Já o tempo é tempo há muito quando descobrimos a nossa existência. Significados se vão encontrando, outros perdendo. Pessoas entram, pessoas saem. No final, nunca seremos quem somos, fomos ou quisemos.

Um dia num sonho nascemos e um sonho um dia seremos.

em ti

Por vezes penso em ti. Olho para mim própria, reponho no meu cérebro uma imagem tua comigo e pergunto-me: exististe?

Penso nisto e um estranho sorriso me aparece por entre bochechas.

Invade-me uma saudade nostálgica por gostar de ti. É a primeira vez que o volto a dizer. Tenho pena da distância que nos separa, mas compreendo que precises dela. Gosto de ti. Respeito-te.

Bom moçoilo com uma dolorosa história, sorri tu para mim.

esquece

Esforcei-me por esquecer. Confundi o meu mundo com os demais para não sentir. Apinhei-me de felicidade alheia, que minha fosse. Assim seria feliz.

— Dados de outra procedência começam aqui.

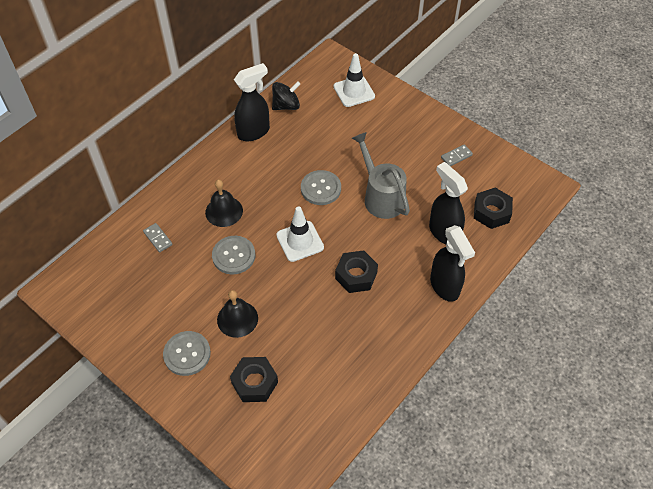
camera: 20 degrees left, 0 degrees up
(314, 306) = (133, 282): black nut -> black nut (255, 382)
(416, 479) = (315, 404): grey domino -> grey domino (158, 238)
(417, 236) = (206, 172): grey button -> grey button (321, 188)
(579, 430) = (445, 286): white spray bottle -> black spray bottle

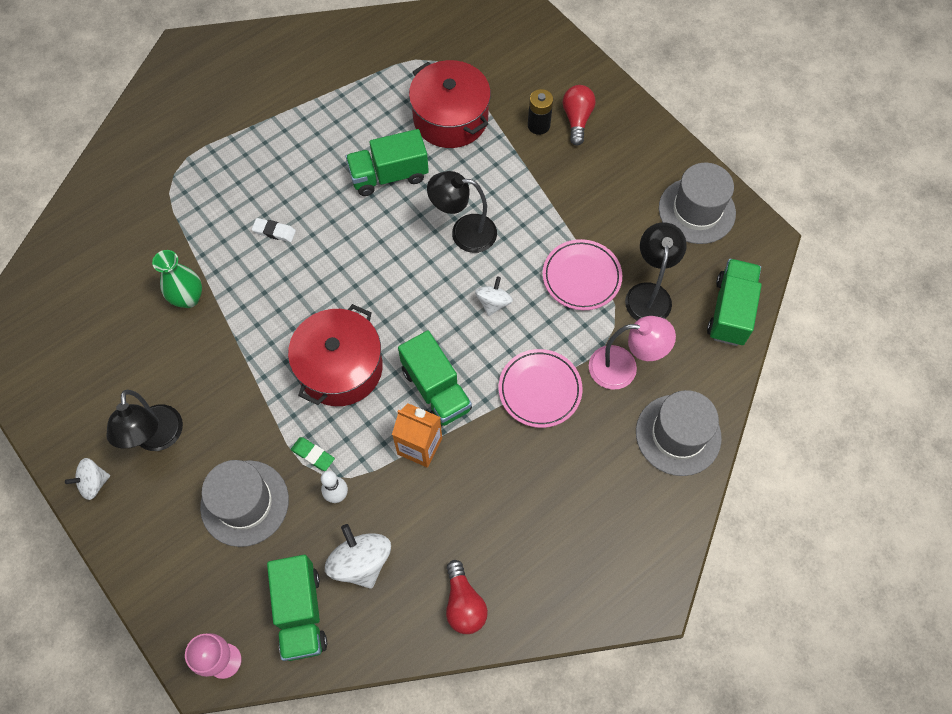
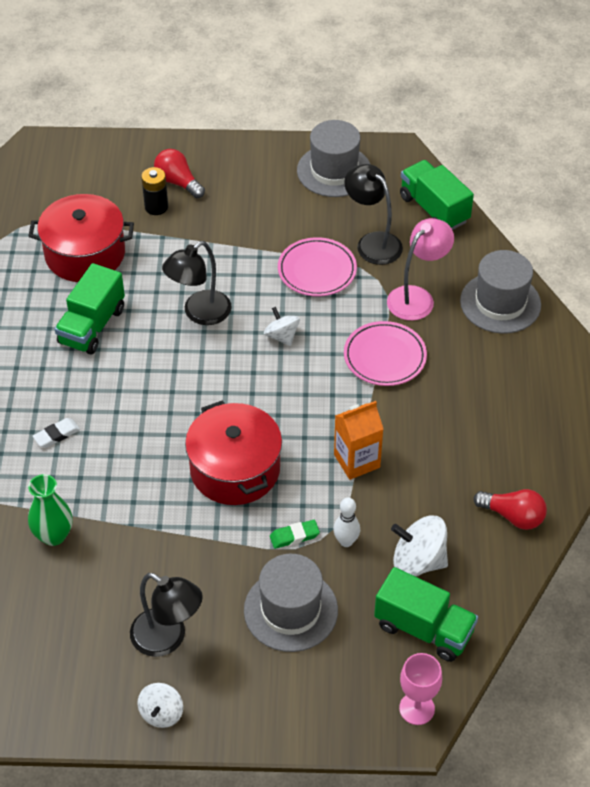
camera: 50 degrees left, 15 degrees down
(436, 389) = (319, 419): green truck -> none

A alergia que sentimos perante o nosso passado doloroso, não é senão uma enganosa tentativa de o ultrapassar.

O querer esquecer determina uma necessidade relativa àquele momento, surtindo efeito inverso. É maior o tempo a relembrar o que necessita de ser esquecido, do que aquele que providenciamos ao nosso bem estar.
Não penses em elefantes encarnados. É exactamente a mesma realidade.

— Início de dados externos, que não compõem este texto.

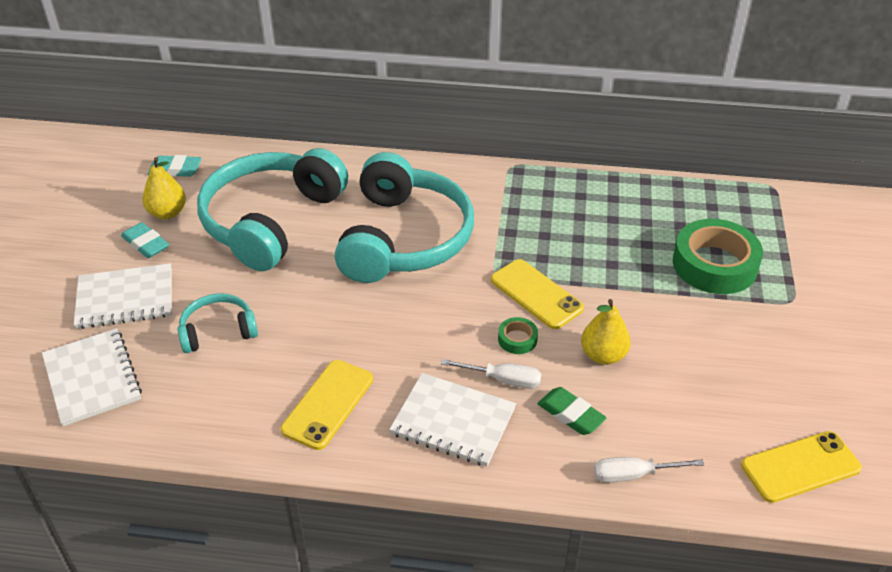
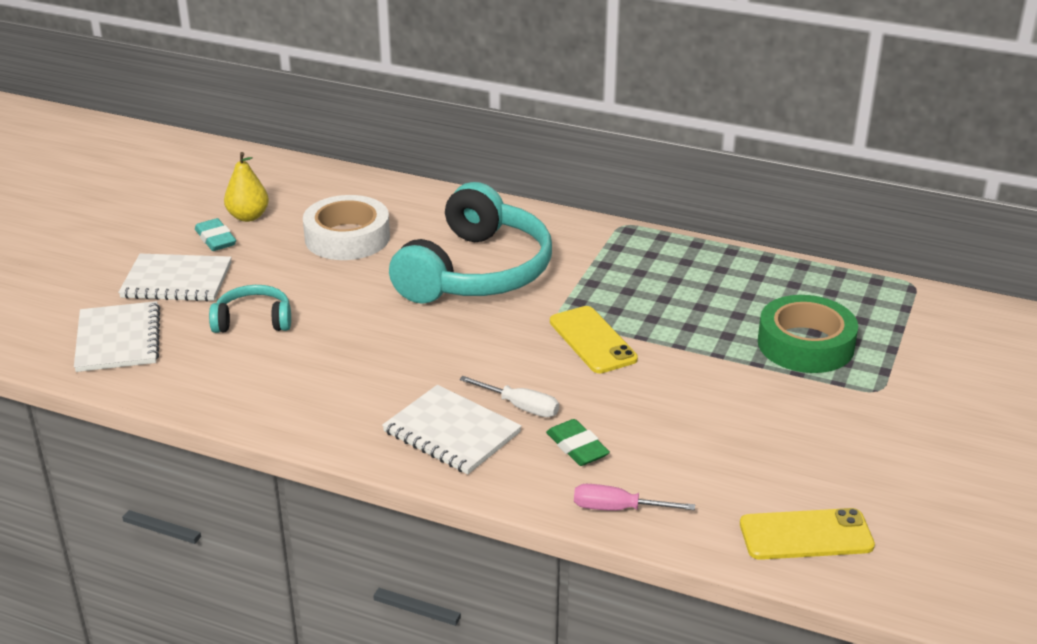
camera: 15 degrees right, 10 degrees down
(175, 170) = (272, 182): turquoise eraser -> none
(271, 221) = (347, 237): turquoise headphones -> white tape
(328, 404) = (333, 397): yellow phone -> none
(517, 339) = (553, 375): green tape -> none
(603, 355) = (638, 403): yellow pear -> none
(633, 475) = (618, 509): white screwdriver -> pink screwdriver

A ti, por vezes relembro a tua ausência. Doeu tanto, o tempo que passou passeando em mim… Agora Presente, sinto-o já demasiado longínquo. Como se talvez nada existisse até te tornares doente. Esforço-me por acreditar naquela distante vida recente, que criaste em mim amor, um companheiro, o melhor amigo.

Fugiste e obrigaste-me a fugir. Hoje pergunto-me, de onde vieste e para onde foste? Descubro-me aprisionada em ti, nestes anos passados a teu lado. Um edifício sem paredes, com paixão à queda livre.

Perturbavam-me as promessas de uma vida, os sonhos apaixonados, tentava descobrir quantas dessas seriam cópias de amores passados. Um dia acreditaram.
Porque prometemos na incerteza de um sentimento tão agressivo para com o nosso coração? A fidelidade às nossas próprias palavras raramente nos pertence. Somos um sonho em constante mutação! Vivam perante o momento, longe do futuro. Restará menos pele cortada em sangue, menos certezas descredibilizadas.
Não é o passageiro a origem de uma dor, mas sim as crenças a nós permitidas.

Nisto concluo: a amnésia humana não é voluntária, mera aceitação é tudo quanto baste para uma vida plena.